Скорее — как свидетельство некоторой незаконченности, недоработанности, все еще невыношенности произведения, даже поспешности.
Ведь писалось произведение в особых условиях.
С таким понятным в тех обстоятельствах желанием, намерением снова наконец вернуть себя в литературу, вернуть себе право быть с белорусской литературой, с Советской Белоруссией.
И еще вот с таким настроением, высказанным в одном из писем (от 10 декабря 1931 г.): «Кончаю работать над «Коммунарами». Тяжело мне их писать для печати, все боюсь, чтобы не сделать какой-нибудь ошибки в освещении».
Ведь у него уже не было возможности перепроверить себя, встречаясь и разговаривая с виленскими друзьями, знакомыми.
А. Якшевич обратил внимание прежде всего на фактическую, документальную основу романа-хроники. «Литконсультант Ильинский», помните, больше заинтересовался фигурой самого рассказчика Матея Мышки. Но счел, что этот искренний, чуть простоватый Матей Мышка — образ рассказчика, талантливо созданный М. Горецким,— что он-то и есть автор со всей его жизненной биографией.
Снова невольное и косвенное признание документальной убедительности произведения.
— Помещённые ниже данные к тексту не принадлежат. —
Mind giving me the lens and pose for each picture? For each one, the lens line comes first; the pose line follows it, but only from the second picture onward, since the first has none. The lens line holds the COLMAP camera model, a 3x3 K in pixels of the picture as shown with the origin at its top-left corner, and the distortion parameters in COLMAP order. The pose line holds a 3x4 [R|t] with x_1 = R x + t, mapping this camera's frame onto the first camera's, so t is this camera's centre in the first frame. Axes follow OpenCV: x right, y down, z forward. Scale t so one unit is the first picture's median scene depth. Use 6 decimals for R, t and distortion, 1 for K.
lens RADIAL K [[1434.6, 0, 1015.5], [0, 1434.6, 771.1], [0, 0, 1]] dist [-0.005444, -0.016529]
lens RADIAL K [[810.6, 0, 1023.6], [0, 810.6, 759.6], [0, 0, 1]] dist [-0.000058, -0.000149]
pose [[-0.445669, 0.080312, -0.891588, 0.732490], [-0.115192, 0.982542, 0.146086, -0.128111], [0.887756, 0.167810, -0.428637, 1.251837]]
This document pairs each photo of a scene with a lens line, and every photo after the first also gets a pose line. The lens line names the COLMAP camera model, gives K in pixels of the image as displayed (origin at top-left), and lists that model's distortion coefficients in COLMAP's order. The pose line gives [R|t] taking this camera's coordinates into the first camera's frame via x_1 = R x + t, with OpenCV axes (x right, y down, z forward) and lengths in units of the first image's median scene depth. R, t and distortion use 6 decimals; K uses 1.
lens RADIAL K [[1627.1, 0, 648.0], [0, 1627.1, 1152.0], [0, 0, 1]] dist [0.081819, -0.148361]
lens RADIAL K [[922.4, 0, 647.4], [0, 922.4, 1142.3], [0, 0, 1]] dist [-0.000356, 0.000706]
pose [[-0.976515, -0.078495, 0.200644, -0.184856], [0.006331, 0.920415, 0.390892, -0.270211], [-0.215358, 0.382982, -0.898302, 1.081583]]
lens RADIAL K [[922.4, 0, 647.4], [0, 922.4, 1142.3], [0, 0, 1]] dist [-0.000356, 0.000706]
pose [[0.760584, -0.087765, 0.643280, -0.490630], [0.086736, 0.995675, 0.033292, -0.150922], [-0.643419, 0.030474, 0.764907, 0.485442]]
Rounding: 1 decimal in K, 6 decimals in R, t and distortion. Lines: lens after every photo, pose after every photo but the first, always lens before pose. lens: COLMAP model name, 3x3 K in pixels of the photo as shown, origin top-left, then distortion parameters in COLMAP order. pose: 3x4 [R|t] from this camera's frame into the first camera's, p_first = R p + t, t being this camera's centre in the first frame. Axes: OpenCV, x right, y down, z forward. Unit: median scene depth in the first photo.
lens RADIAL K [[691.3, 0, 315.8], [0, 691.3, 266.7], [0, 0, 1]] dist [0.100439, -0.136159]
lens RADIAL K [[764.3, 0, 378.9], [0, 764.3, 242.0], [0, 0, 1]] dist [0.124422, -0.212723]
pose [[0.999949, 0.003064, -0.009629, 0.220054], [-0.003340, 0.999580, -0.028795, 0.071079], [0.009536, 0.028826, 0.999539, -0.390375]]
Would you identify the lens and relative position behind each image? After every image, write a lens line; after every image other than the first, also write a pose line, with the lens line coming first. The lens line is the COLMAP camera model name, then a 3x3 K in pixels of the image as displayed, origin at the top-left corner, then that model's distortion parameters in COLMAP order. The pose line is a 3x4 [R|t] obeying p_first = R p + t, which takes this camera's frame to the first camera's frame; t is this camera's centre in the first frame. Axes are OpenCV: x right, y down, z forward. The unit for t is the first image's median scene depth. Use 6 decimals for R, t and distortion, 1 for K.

И все же эстетическая ценность «Виленских коммунаров» не основывается на документальности, как это можно сказать о некоторых других произведениях М. Горецкого («На империалистической войне», «Комаровская хроника»).
Наиболее «документальные» главы, сцены, фигуры, хотя и интересные, а для белорусской литературы тех лет даже новаторские, сегодня воспринимаются как довольно упрощенная публицистика.
Не то — фигура Матея Мышки и его крестьянская родословная!
Художественную глубину, языково-эмоциональную весомость романа-хроники «Виленские коммунары» наиболее как раз и определяет образ рассказчика Матея Мышки — собирательный образ. Семейная, идущая сквозь поколения, история белорусского крестьянина, а затем ремесленника-пролетария Матея Мышки вобрала и нечто из бесконечной «Комаровской хроники», над которой работал М. Горецкий (и до и после «Виленских коммунаров»). В этом смысле «Виленские коммунары» (только в этом) можно считать даже некоей экспериментальной жанровой попыткой перед написанием «Комаровской хроники». Однако в «Комаровской хронике» М. Горецкий не пойдет этим путем, хотя и не сразу откажется от соблазна писать и ее в том же жанровом ключе.
Особенно ярко, густыми языковыми красками (где каждое белорусское слово, кажется, физическое наслаждение дает автору) написана бунтарская родословная, семейные легенды виленского коммунара Матея Мышки.
«Предки мои по отцовской линии были крепостные крестьяне польских панов Хвастуновских и жили в деревне Жебраковка Брудянишской волости Свентянского уезда Виленской губернии. Прадеда моего пан Хвастуновский часто порол за дерзость. Прадед был человек упрямый, дерзить не переставал. Наконец, назло пану, повесился в лесу на горькой осине, когда был еще молод летами.
Прабабушка моя...»
Крестьянская родословная в произведении, написанном крестьянским сыном...
Великая литература писателей-дворян имела то преимущество, что писатель с детских лет жил в семейном климате истории (так мы это назовем). Семейные воспоминания об отце, деде, прадеде, прабабушке в доме яснополянского мальчика Левы Толстого — это были повествования также и о Петре Первом, о европейских походах против Наполеона, о Бородино и т.д.
В литературе писателей-разночинцев (и у выходцев из крестьян — как М. Горецкий) уже не было такого «семейного» восприятия истории государства, народа. Да и семейная память их, «родословная» была значительно короче.
А если и была их «семейная память» связана с событиями общегосударственного или общенародного масштаба, то чаще всего — с военной голодухой, расправами помещиков и царских войск с народными или национально-освободительными выступлениями и т.д.
И это были не столько «семейные» легенды, истории, сколько память целой деревни или местности.
Разница между семейной памятью «дворянских гнезд» и разночинной, крестьянской исторической памятью заметна, конечно. Но делать ударение на эту разницу как на нечто принципиальное, что определяет литературное направление, характер народности писателя, было бы поспешно и ошибочно. Не кто иной, как дворянин Пушкин «привел» в большую литературу память народную о Пугачеве и о пугачевском восстании.
И именно Толстой мысль и память народную об Отечественной войне 1812 г. высказал с наибольшей силой и полнотой.
Мы имеем в виду совсем другое, подчеркиваем, другое: необходимость и плодотворность «семейной» (деревенской, целой местности) памяти, связанной с историческими глубинами жизни, не только для литературы дворянских писателей, но и вообще для литературы. И для такой «крестьянской», какой вначале была белорусская литература,— тоже.